Aaron Siskind

What can reading a biography of Aaron Siskind do for me? – a fair question. Reading about almost any great photographer can help answer two questions (at least): What should I photograph and how should I photograph it. Frederick Evans tells about the use of light, Man Ray shows how to be a photographer without owning a camera, and Aaron Siskind lets us know that for inspiration we do not have to confine ourselves to fellow photographers.

But let's begin closer to the beginning. Siskind (1903-1991) originally wanted to be a writer and in college had been interested in literature, especially poetry. Like many would-be writers, he ended up as an English teacher. He taught elementary and junior high school, mainly in New York City, from 1926 until 1949.

Fate stuck the would-be writer in the form of a present when he got married. I was given a small camera as a wedding gift from a very dear friend. a discovery for me. "

Goodbye writer, hello photographer. Siskind joined the Film and Photo League, a cultural organization of the Communist Party. Like many artists in the depression of the 1930s, he was moved to help the poor and neglected. For about a decade he worked as a documentary photographer. Among his creations were Dead End: The Bowery and Harlem Document (1932-40). In the early 1940s Siskind made a radical departure from documentation. He started to produce abstract work.

At that time, the school of painting known as Abstract Expressionism was just getting started. As it was centered in New York City, Abstract Expressionism was also called The New York School.

Siskind was in on the ground floor. Many of the Abstract Expressionist painters were his friends.

Abstract Expressionism was a radical departure from traditional painting for many reasons. For one thing, the subject matter was not important. Actually, there was no identifiable subject matter. To many of the movement's painters this was a way to free themselves from "the impediments of memory, association, nostalgia, legend, and myth that have been the devices of Western European painting." (Barnett Newman)

The absence of traditional subject matter was only the beginning. Not only was Abstract Expressionism non-geometric,
there was, in some cases, a departure from traditional method.

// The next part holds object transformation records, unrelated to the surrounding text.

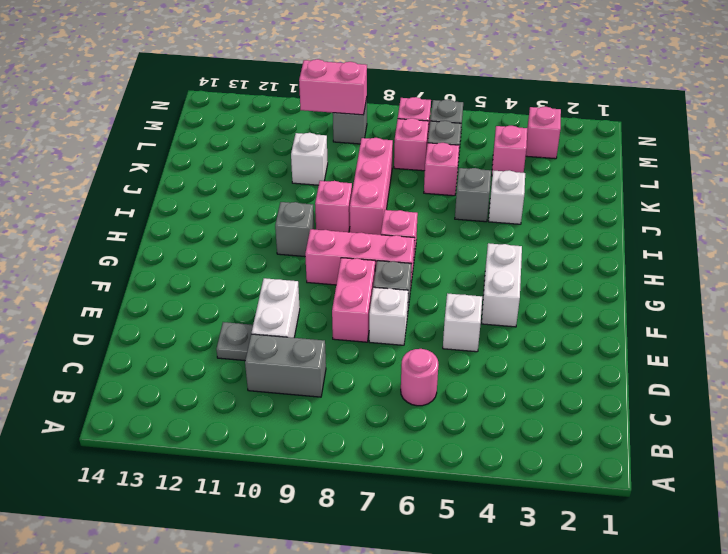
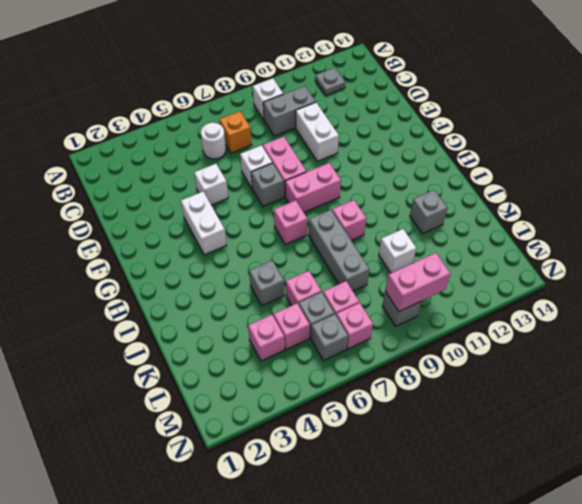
pink 1x1 round brick [401,349,439,406] -> white 1x1 round brick [201,123,226,159]
none -> orange 1x1 brick [219,111,252,153]
grey 1x1 plate [216,322,253,361] -> grey 1x1 plate moved to [315,68,345,95]
pink 1x3 brick [305,229,415,291] -> pink 1x2 brick [285,163,341,212]
grey 1x1 brick [275,202,314,256] -> grey 1x1 brick moved to [410,190,447,234]
pink 1x3 brick [350,138,393,235] -> grey 1x3 brick [309,210,370,291]
white 1x1 brick [489,170,525,224] -> white 1x1 brick moved to [253,78,283,120]
pink 1x1 brick [526,107,561,159] -> pink 1x1 brick moved to [274,303,310,349]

Jackson Pollack beloved and stripped thinned paint onto raw canvas laid on the ground.

Finally, there was even a de-emphasis on the finished product. To an Abstract Expressionist the act of creating the painting was more important than the finished product.

They also shared a common philosophy. They bought to express their subconscious. They were interested in Jung's ideas about myth, ritual, and racial memory.

Although they shared a philosophy, they did not share a technique. There were two main branches of Abstract Expressionist paintings. Color Field, who chief practitioners were Mark Rothko, Barnett Newman, and Clyfford Still,
and Gestural, which was produced by artists such as Jackson Pollock, Willem De Kooning, Hans Hofmann, Franz Kline, and Robert Motherwell.

Siskind was a friend of De Kooning, Kline, and Motherwell.

From the time he became interested in Abstract Expressionism, Siskind never looked back. His photographs eliminated the illusion of three-dimensional space. He produced abstract images of common flat, non-geometric objects that had been ignored by conventional photographers. His subject matter included peeling paint, drips of tar, graffiti, seaweed, torn posters, old doorways, and "found art," all sorts of discarded objects that he encountered on his walks.

"When I make a photograph I want it to be an identical new object, complete and self-contained, which basic condition is order – unlike the world of events and actions which permanent condition is change and disorder."

In 1951, Siskind began teaching at the Chicago Institute of Design, where he remained until 1971. He finished his teaching career at the Rhode Island School of Design (1971-76).

And what is the moral of this story? There are two. The first is that, as a photographer, you have to find a style that is consistent with who you are. Remember that Aaron Siskind's initial goal was to become a writer. He had a taste for poetry. His temperament sees, from the beginning, to have been more consistent with Abstract Expressionism than with documentary photography. And, after a decade of taking pictures, Siskind found the style that would make him famous.

The second message is that you do not have to limit your search for ideas and inspiration to photographs or photographers.